ECLI:NL:CRVB:2003:AN9781
Centrale Raad van Beroep
- Hoger beroep
- K.J.S. Spaas
- J.G. Treffers
- C.W.J. Schoor
- Rechtspraak.nl
Informatie over gewijzigde gedragslijn met betrekking tot concrete vaststelling maatmanloon in de toekomst is geen besluit in de zin van de Awb
In deze zaak, behandeld door de Centrale Raad van Beroep op 4 november 2003, staat de vraag centraal of een informatiepassage over de toekomstige vaststelling van het maatmaninkomen van appellant een besluit is in de zin van de Algemene wet bestuursrecht (Awb). Appellant, vertegenwoordigd door mr. E.J. Bonnist, had hoger beroep ingesteld tegen een uitspraak van de rechtbank 's-Hertogenbosch, die het beroep tegen een besluit van de Raad van bestuur van het Uitvoeringsinstituut werknemersverzekeringen (Uwv) ongegrond had verklaard. Dit besluit betrof de terugvordering van onverschuldigd betaalde WAO-uitkeringen en de vaststelling van de mate van arbeidsongeschiktheid van appellant over het jaar 2000.
De Raad oordeelt dat de passage in het bestreden besluit, die informatie bevat over de toekomstige hantering van het maatmanloon, geen besluit is zoals bedoeld in artikel 1:3 van de Awb. De rechtbank had deze passage ten onrechte als een besluit gekwalificeerd, aangezien het enkel informatie betreft over een gewijzigde gedragslijn van gedaagde.
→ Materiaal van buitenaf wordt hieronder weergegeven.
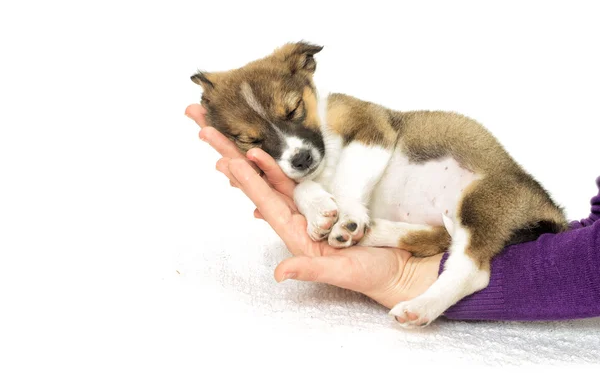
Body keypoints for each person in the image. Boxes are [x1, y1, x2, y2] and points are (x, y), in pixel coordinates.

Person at [185, 103, 600, 322]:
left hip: (475, 185)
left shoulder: (344, 112)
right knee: (457, 223)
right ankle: (432, 252)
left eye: (293, 112)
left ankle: (463, 272)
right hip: (433, 217)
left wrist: (412, 277)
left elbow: (374, 134)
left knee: (478, 207)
De Raad verwijst naar eerdere jurisprudentie die bevestigt dat de keuze voor de vaststelling van het maatmaninkomen niet op een specifieke datum gericht is, maar meer een algemene richtlijn biedt voor de toekomst.
De Centrale Raad van Beroep vernietigt de uitspraak van de rechtbank en verklaart het inleidend beroep van appellant niet-ontvankelijk. Tevens wordt gedaagde veroordeeld in de proceskosten van appellant, die worden begroot op € 322,- voor verleende rechtsbijstand. Het Uitvoeringsinstituut werknemersverzekeringen wordt ook verplicht om het betaalde recht van € 77,14 aan appellant te vergoeden.